Survivre sans état
C’est naturellement le droit et le devoir d’un mouvement national minoritaire de préparer, en plus du développement théorique, des actions politiques pragmatiques avec pour objectif d’obtenir des résultats sur le front de la revendication autonomiste. Personne ne peut empêcher qu’on théorise, qu’on projette et qu’on mette en œuvre une action susceptible d’obtenir un résultat « national » pour la défense d’une identité minoritaire. Dans les minorités ethnolinguistiques qui aspirent à se gouverner, le concept d’un « gouvernement provisoire » naît de l’urgence d’une visibilité politique face aux difficultés objectives de diffusion et d’enracinement sur le territoire. Il est de toute façon évident que de grands éléments de nouveauté ont fait leur apparition au cours des dernières décennies par rapport au concept de nation. Le nationalisme, dans ses épigones de pensée, s’est rendu compte que ce n’est pas à un Etat qu’on doit une fidélité éthique (problème qui a conduit à des tragédies graves et à des totalitarismes relatifs) mais que tout l’engagement politique doit confluer vers la communauté ethnolinguistique territoriale. Nous sommes aussi conscients que l’antagonisme ethnique exacerbé a créé et crée toujours cette propension à voir le voisin comme danger menaçant, comme risque à la survie de sa propre identité. On pourrait de suite objecter que c’est l’occitanisme qui subit l’ostracisme, que c’est notre identité qui subit la négation de ses droits à cause d’Etats issus de décisions politiques. Mais cette donnée fait réfléchir parce qu’elle nous démontre qu’avec la création d’un Etat nouveau, en théorie, les mêmes ostracismes ou des différents se perpétueraient peut-être même à l’intérieur de la même communauté.

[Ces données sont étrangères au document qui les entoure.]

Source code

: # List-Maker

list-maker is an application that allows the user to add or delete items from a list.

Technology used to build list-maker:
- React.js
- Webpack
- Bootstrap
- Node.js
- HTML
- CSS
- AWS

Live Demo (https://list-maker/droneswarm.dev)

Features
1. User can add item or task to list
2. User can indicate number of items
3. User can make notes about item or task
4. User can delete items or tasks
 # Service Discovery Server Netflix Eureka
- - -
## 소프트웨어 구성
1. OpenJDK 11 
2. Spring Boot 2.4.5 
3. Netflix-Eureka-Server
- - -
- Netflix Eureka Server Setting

Tout le monde a sous les yeux les graves difficultés auxquelles sont confrontés les Etats dans le contexte actuel, ainsi qu’à la lumière des équilibres entre majorités et minorités culturelles. La décentralisation semble être l’unique possibilité concrète pour surmonter la bureaucratie étatique et pouvoir mieux satisfaire les exigences de la communauté, dont l’ethnolinguistique n’est pas la moindre.
Je me demande quelles orientations peut prendre un « gouvernement provisoire », si non représenter symboliquement une sorte de structure étatique dont nous avons déjà mis en évidence les limites. Voilà la limite du projet né au sein du Parti de la Nation Occitane. Une minorité ethnolinguistique qui vit le présent, étant bien entendu qu’elle a le droit de sauvegarder son identité, doit « marquer » le territoire par une présence qui, à la lumière du contexte européen, démontre avant tout sa nature culturelle différente. La fonction politique d’une minorité ethnolinguistique est de rejeter l’acculturation qui provient des soi-disant majorités culturelles et d’éviter d’en copier les structures. C’est vers la décentralisation qu’on doit regarder, la décentralisation des communautés territoriales, pas nécessairement régionales, créées comme dans le cas de la France à partir d’images et de similitudes avec l’Etat, et aussi à la lumière d’une communauté occitane que par principe nous n’avons aucune intention de morceler.